February 29, 2016 ColorFuzion

How Elio Became a Billion-Dollar Startup in Two Days

Well, that was fast.

Elio Motors, the upstart car company that went public using an update to fundraising rules from the Jumpstart our Business Startups (JOBS) Act, took exactly two trading days to achieve a value of more than a billion dollars.

The jump in the company’s market cap is particularly noteworthy given how many highly valued private companies have seen their private share prices knocked down in recent months, and that the IPO market generally has been quiet in 2016. Elio went public over the summer, raising $17 million from 6,600 unaccredited investors, using a crowdfunding platform called StartEngine. (An unaccredited investor has a net worth of less than $1 million, or an annual income less than $200,000.)

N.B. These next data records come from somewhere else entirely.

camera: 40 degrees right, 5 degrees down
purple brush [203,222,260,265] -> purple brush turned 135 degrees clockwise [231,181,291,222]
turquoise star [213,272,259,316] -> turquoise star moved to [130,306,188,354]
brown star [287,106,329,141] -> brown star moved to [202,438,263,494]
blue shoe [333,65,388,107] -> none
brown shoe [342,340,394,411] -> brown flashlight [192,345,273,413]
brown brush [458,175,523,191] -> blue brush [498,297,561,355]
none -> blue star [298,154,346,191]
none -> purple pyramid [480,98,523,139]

In June, the Securities and Exchange Commission (SEC) altered a decades-old rule called Regulation A, which allowed private companies to solicit funding from wealthy investors up to $5 million. The update, called Regulation A+, allows private companies to raise money in two tiers, for amounts up to $20 million and $50 million, including from unaccredited investors.

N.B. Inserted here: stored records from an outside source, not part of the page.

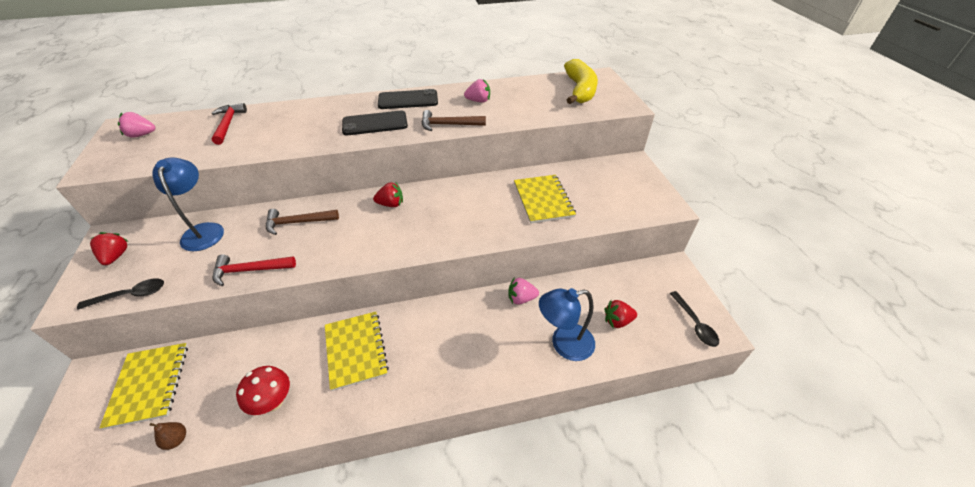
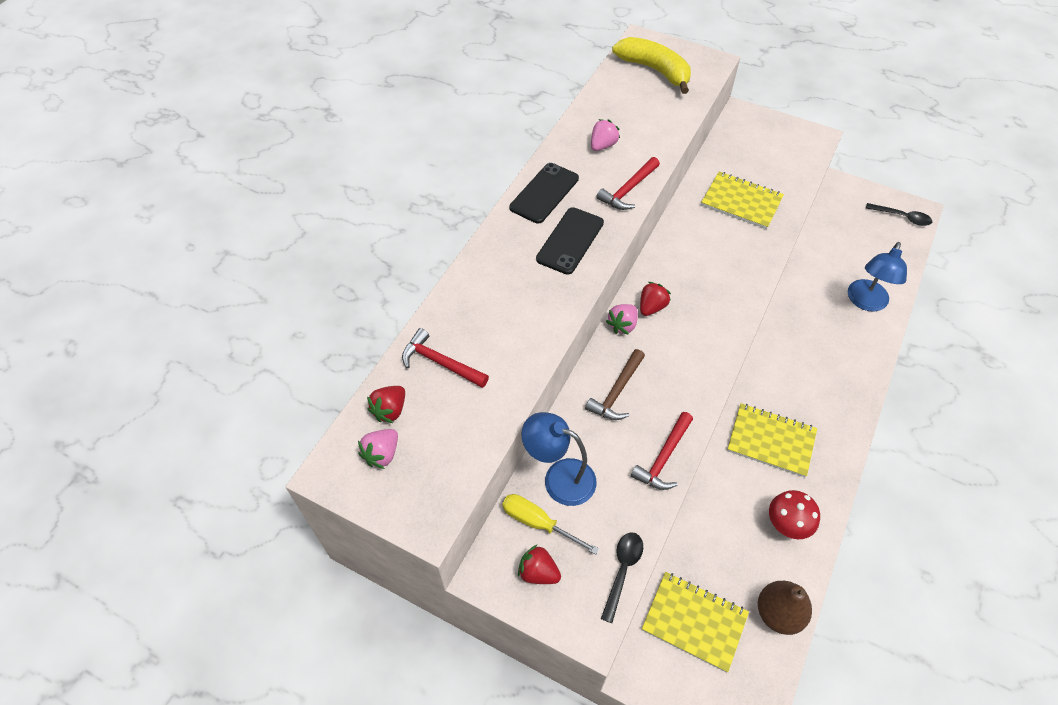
camera: 50 degrees left, 10 degrees up
brown pear [150,422,186,450] -> brown pear [758,581,812,635], size x1.94
brown hammer [422,110,486,131] -> red hammer [596,157,660,210]
pink strawberry [508,277,539,305] -> pink strawberry moved to [606,304,638,335]
red strawberry [605,300,637,328] -> red strawberry moved to [367,386,405,423]
none -> yellow screwdriver [502,494,599,555]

Elio, which trades on the OTCQX Market, an exchange for smaller companies, has 25 million shares outstanding, according to its September SEC filing. Frequently companies move from the OTCQX to larger exchanges such as NASDAQ or the New York Stock Exchange. But during a public forum last Thursday, company founder and chief executive Paul Elio said he had no intention of moving anytime soon.

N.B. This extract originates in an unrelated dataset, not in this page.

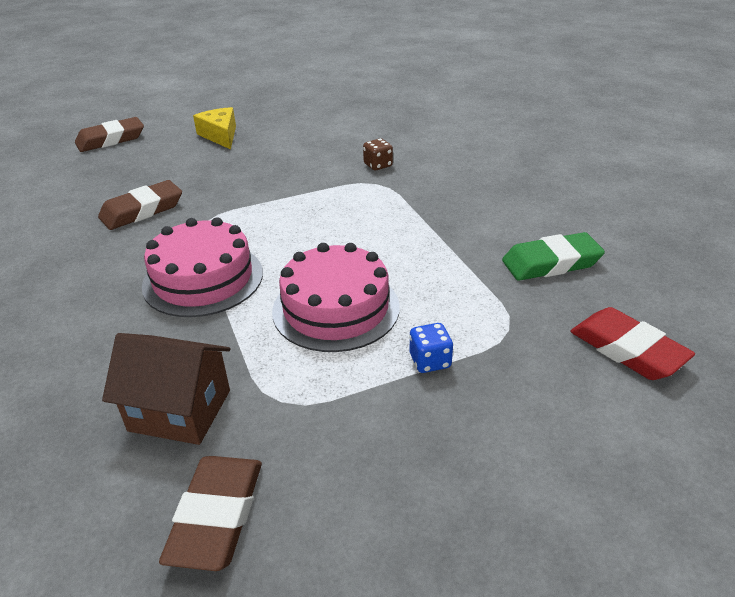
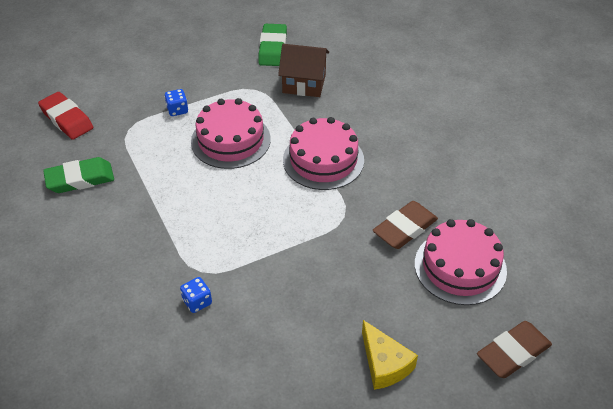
camera: 175 degrees right, 10 degrees up
brown eraser [159,456,262,571] -> green eraser [258,24,287,66]
brown dice [363,138,393,170] -> blue dice [180,277,212,313]
none -> pink cake [415,219,507,305]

On its first day of trading, Elio’s shares increased 17 percent to $16.50, after pricing to open at $14. By end of day Monday, they had jumped to $60, giving the company a market cap of $1.5 billion, roughly triple its value when shares began trading.

Elio, based in Phoenix, manufactures an aerodynamic three-wheel car capable of getting 84 miles per gallon. The cars, which will sell for a base price of $6,800, will begin production in late 2016, according to a company spokesman.